キミの隣で恋をおしえて〈コミック版:恋をするならキミ以外〉
「…なっ…、だって小林が、……いい、って…!」
「言ってません!あたしは断じて言ってませんっ!! 安堂くんのエッチ~~!!! スケベ!! ばかぁ!!!」
参考書を振り回すあたしに、安堂くんの顔が引き攣る。
「お前……っ」
それから、二人の鬼ごっこが始まった。
鬼はもちろん安堂くん。
広い部屋を縦横無尽に逃げ回るあたしと、チビなあたしよりも走りにくそうな彼。
ソファーの後ろを回って、キッチンに逃げ込もうとした時に、向こうの方で安堂くんが滑ったので、おかしくなって噴き出した。
「あはは…っ!あの安堂くんが転んだぁ…!」
「こっちは小林みたいに小回り効かないんだよっ」
膝をぶつけた安堂くんがちょっと拗ねた顔をしている。
「無駄にでかいもんねー」
「無駄ってゆーな」
安堂くんの前に座り、あたしはよしよしと頭を撫でてあげた。
「だからなんでガキ扱い…っ」
「嬉しーくせに」
「嬉しくねーよ!」
今日の安堂くんは何だか表情豊か。
「いてー」って膝を抱えている。
ひょうひょうとした安堂くんも好きだけど、こうやって感情を見せる安堂くんももっと好きだな。

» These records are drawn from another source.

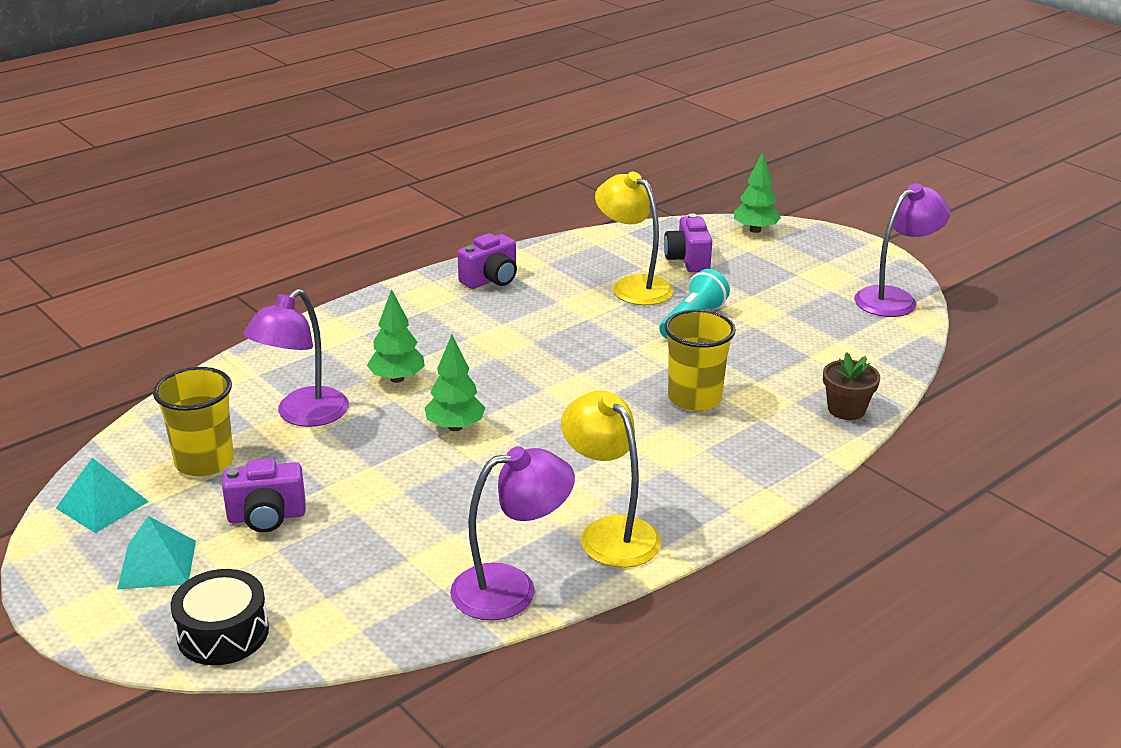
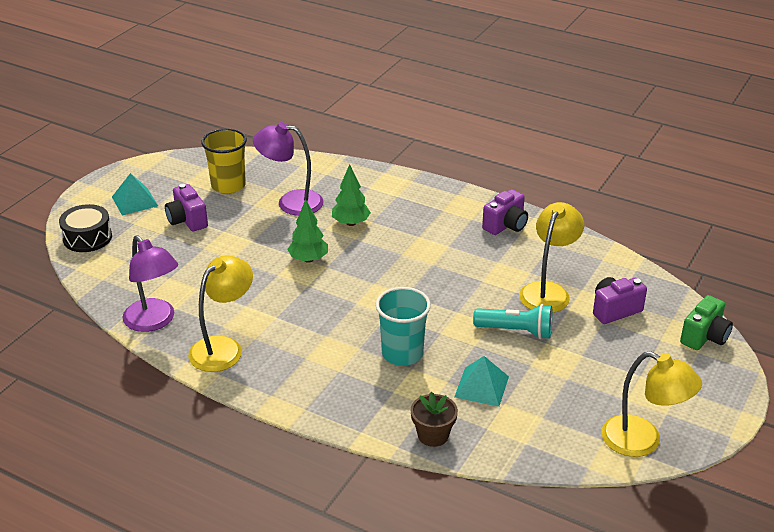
camera: 70 degrees right, 5 degrees up
turquoise pyramid [56,458,149,533] -> turquoise pyramid moved to [454,356,509,407]
purple camera [458,233,517,289] -> purple camera turned 75 degrees counterclockwise [482,189,528,235]
yellow cup [664,309,736,411] -> turquoise cup [375,287,431,366]
green tree [734,152,781,233] -> green camera [680,295,733,350]
purple lamp [854,183,950,317] -> yellow lamp [601,351,702,457]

そんな姿を見ながらニコニコしていると、安堂くんが拗ねた顔のまま、口を開いた。
「……恋の傷心を癒せるのは、新しい恋しかないんだろ?」
「!」
その顔は少し赤くて。
拗ねてるんじゃなくて、もしかして、ちょっとだけ…。
「だったら小林がその相手になってよ。俺の傍にいてよ」
赤らんだ頬。
もしかして、ちょっとだけ、照れてる…?
カーッと赤面が伝染して、あたしは真っ赤な顔で安堂くんを見つめていた。
「……返事は?」
目を伏せて、強気に彼が言う。
長いまつげが頬にかかって、お人形みたいな顔が恥ずかしそうに歪んで。
こんなに大好きなのに、これ以外の返事、出来ると思う?
「…うん…っ!傍にいるっ!」
嬉しくて。嬉しくて。
「へへっ」と笑うあたしに、安堂くんが不服そうな顔をした。